В ту ночь я спал так, как не спал уже много месяцев, — на тюфяке из свежей соломы, в сладком запахе золотистой травы, еще хранящей призрачную зелень. Мне снилось, что тысячные косяки анчоусов текут по улицам Флоренции, сверкая ртутными боками. «Это к удаче», — сказала мне Анна на следующее утро с абсолютной и заразительной убежденностью полного профана. Я стал над ней подшучивать, притворяться, что совсем не верю в приметы.
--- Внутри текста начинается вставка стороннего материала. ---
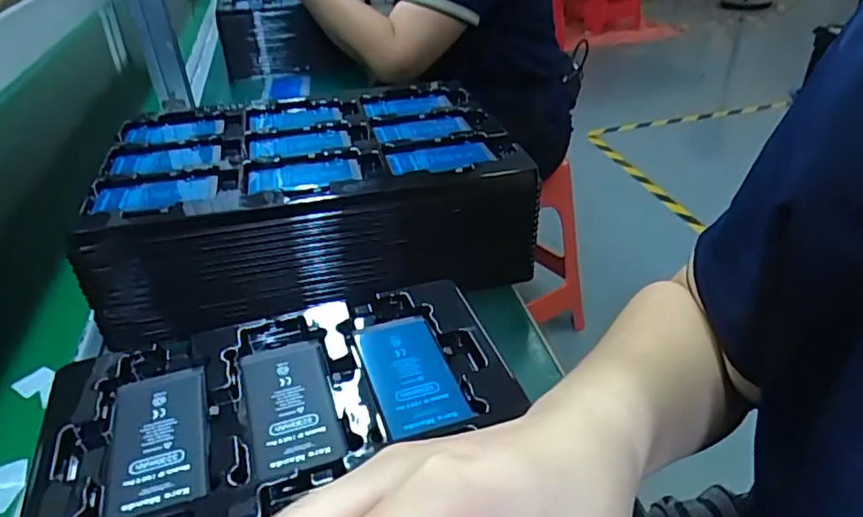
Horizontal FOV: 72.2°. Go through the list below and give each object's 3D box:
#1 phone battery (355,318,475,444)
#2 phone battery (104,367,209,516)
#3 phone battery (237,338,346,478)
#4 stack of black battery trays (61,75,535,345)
[{"bbox_3d":[-0.012,0.059,0.316,0.043,0.004,0.079,-13,35,-14],"label":"phone battery"},{"bbox_3d":[-0.131,0.085,0.283,0.043,0.005,0.082,-13,35,-14],"label":"phone battery"},{"bbox_3d":[-0.072,0.073,0.302,0.042,0.006,0.085,-13,35,-14],"label":"phone battery"},{"bbox_3d":[-0.105,-0.060,0.529,0.333,0.098,0.219,-10,34,-10],"label":"stack of black battery trays"}]

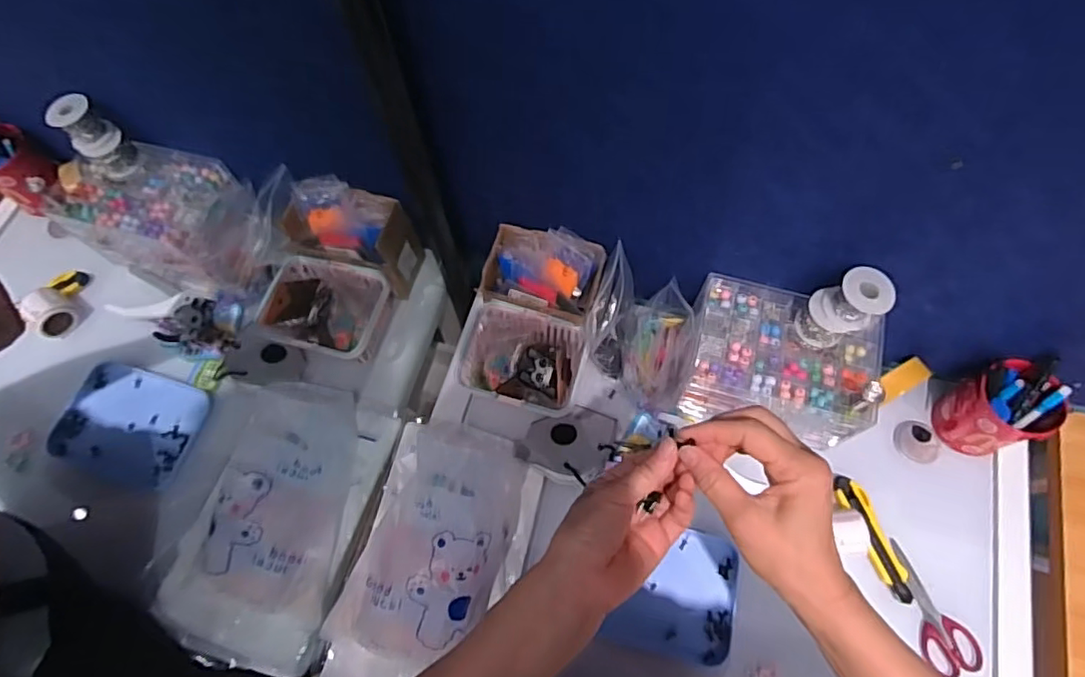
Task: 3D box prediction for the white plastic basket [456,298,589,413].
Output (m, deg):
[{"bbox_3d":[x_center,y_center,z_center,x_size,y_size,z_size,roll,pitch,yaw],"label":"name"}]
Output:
[{"bbox_3d":[-0.028,0.032,0.794,0.164,0.070,0.127,15,69,8],"label":"white plastic basket"}]

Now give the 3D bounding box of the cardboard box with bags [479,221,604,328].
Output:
[{"bbox_3d":[-0.001,-0.084,0.759,0.143,0.087,0.089,15,69,7],"label":"cardboard box with bags"}]

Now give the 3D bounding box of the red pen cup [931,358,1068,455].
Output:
[{"bbox_3d":[0.568,0.088,0.744,0.092,0.124,0.089,0,67,1],"label":"red pen cup"}]

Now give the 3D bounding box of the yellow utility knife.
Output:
[{"bbox_3d":[0.411,0.245,0.735,0.042,0.013,0.151,-20,68,-7],"label":"yellow utility knife"}]

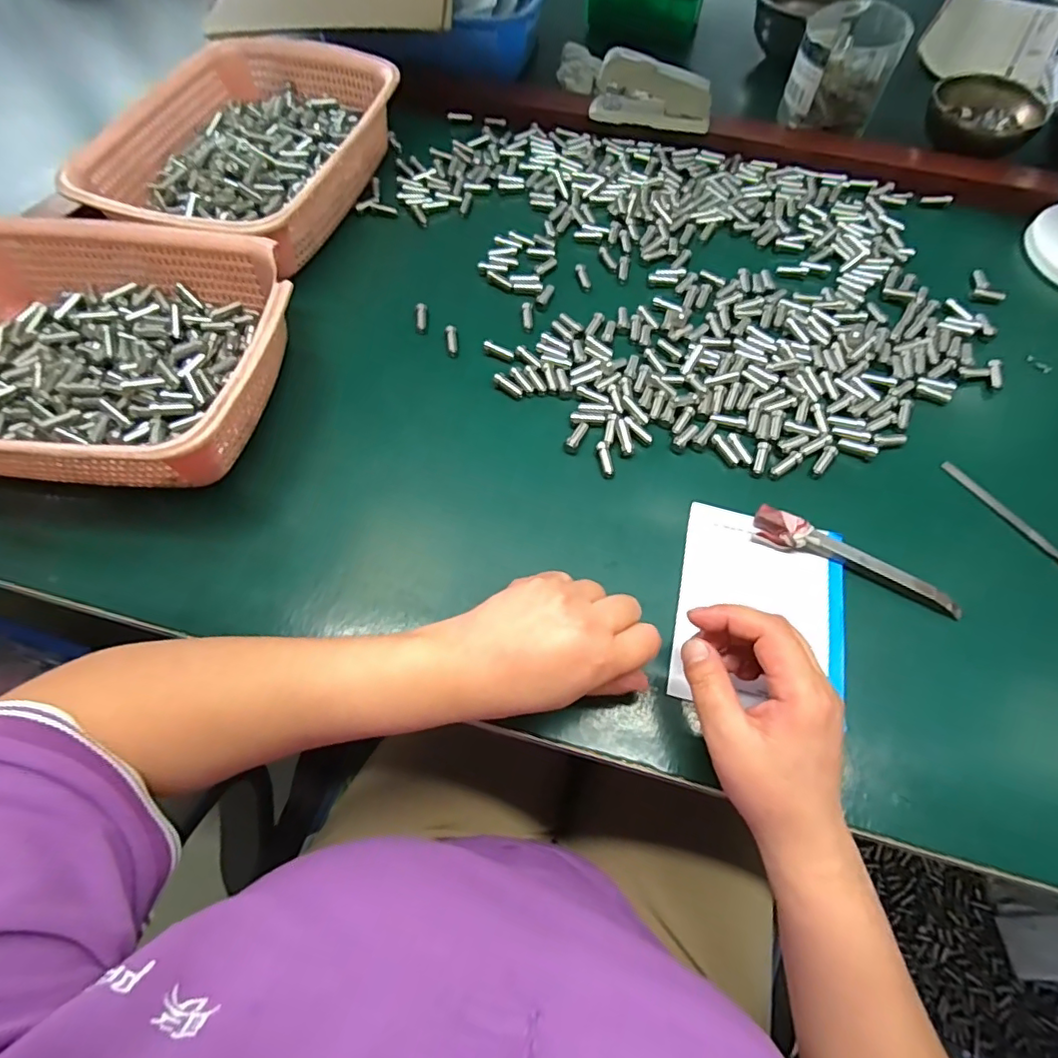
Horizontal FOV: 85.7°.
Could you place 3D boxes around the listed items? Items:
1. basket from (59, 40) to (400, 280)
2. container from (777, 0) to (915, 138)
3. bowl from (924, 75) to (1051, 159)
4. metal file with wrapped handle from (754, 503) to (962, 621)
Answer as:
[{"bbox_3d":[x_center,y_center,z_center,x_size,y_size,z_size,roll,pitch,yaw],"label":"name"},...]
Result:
[{"bbox_3d":[-0.266,-0.363,0.556,0.218,0.072,0.308,14,63,7],"label":"basket"},{"bbox_3d":[0.341,-0.500,0.621,0.101,0.082,0.106,18,64,9],"label":"container"},{"bbox_3d":[0.487,-0.440,0.618,0.110,0.047,0.110,0,62,0],"label":"bowl"},{"bbox_3d":[0.217,0.025,0.383,0.136,0.017,0.021,29,66,14],"label":"metal file with wrapped handle"}]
И неожиданно сам стал надеяться, что легендарная фортуна Виталиани — известная своим отсутствием — наконец-то обратится ко мне лицом.
Днем в мастерскую прибыл секретарь Франческо. Он вручил мне два конверта. Первый содержал аванс в две тысячи лир. Я отдал половину Абзацу и Анне, которые вытаращились на банкноты и сначала наотрез отказывались их принимать. Они согласились, только когда я объявил им, что деньги даю для ребенка и на установку новой печки, которая будет хорошо обогревать весь дом. Во втором конверте было рукописное приглашение на открытке с тисненым гербом Орсини: «Маркиз и маркиза Орсини, их сыновья Стефано и Франческо и дочь Виола рады пригласить Вас на виллу Орсини на ужин, который состоится 3 января 1923 года в 20:30».
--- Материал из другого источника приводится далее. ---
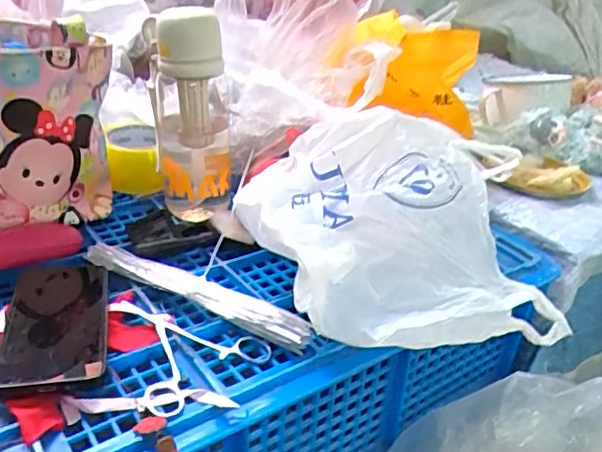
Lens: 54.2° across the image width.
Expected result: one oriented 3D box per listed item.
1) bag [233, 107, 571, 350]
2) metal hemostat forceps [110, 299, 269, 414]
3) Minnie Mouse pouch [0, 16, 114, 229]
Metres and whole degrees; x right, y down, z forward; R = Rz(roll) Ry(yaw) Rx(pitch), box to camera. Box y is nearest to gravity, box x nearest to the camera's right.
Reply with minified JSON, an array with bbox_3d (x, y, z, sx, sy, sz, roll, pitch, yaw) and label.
[{"bbox_3d":[0.095,-0.012,0.562,0.305,0.143,0.220,0,30,-9],"label":"bag"},{"bbox_3d":[-0.110,0.097,0.503,0.133,0.018,0.112,29,38,35],"label":"metal hemostat forceps"},{"bbox_3d":[-0.307,-0.101,0.609,0.184,0.201,0.143,5,30,1],"label":"Minnie Mouse pouch"}]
Затем секретарь проинформировал о проектах, которые мне предстояло делать в этом году: реставрация двух статуй на фасаде виллы, обследование всех барельефов и, при необходимости, их восстановление и, наконец, создание скульптурной группы на тему Дианы-охотницы для фонтана в рамках запланированного расширения владений. Он сообщил адрес моей студии в Риме, недалеко от Ватикана. Этажом выше находилась предназначенная для меня квартира. Я сообщил, что намерен работать преимущественно в Пьетре, где живут мои друзья. Перед тем как уйти, он вытащил из багажника машины чехол. В нем лежал костюм моего размера. Франческо, очевидно, предугадал мой ответ. Когда я облачился в новый костюм, Анна с Абзацем так и скорчились от смеха и весь день потом называли меня «государь мой» и «ваше высочество». За исключением нескольких деталей, которые Анна поправила с помощью иголки, костюм пришелся мне впору. Мне в жизни не доводилось надевать костюм. Мой гардероб представлял собой пеструю коллекцию подростковых нарядов или взрослой одежды, перекроенной, надставленной, укороченной, тысячу раз латанной.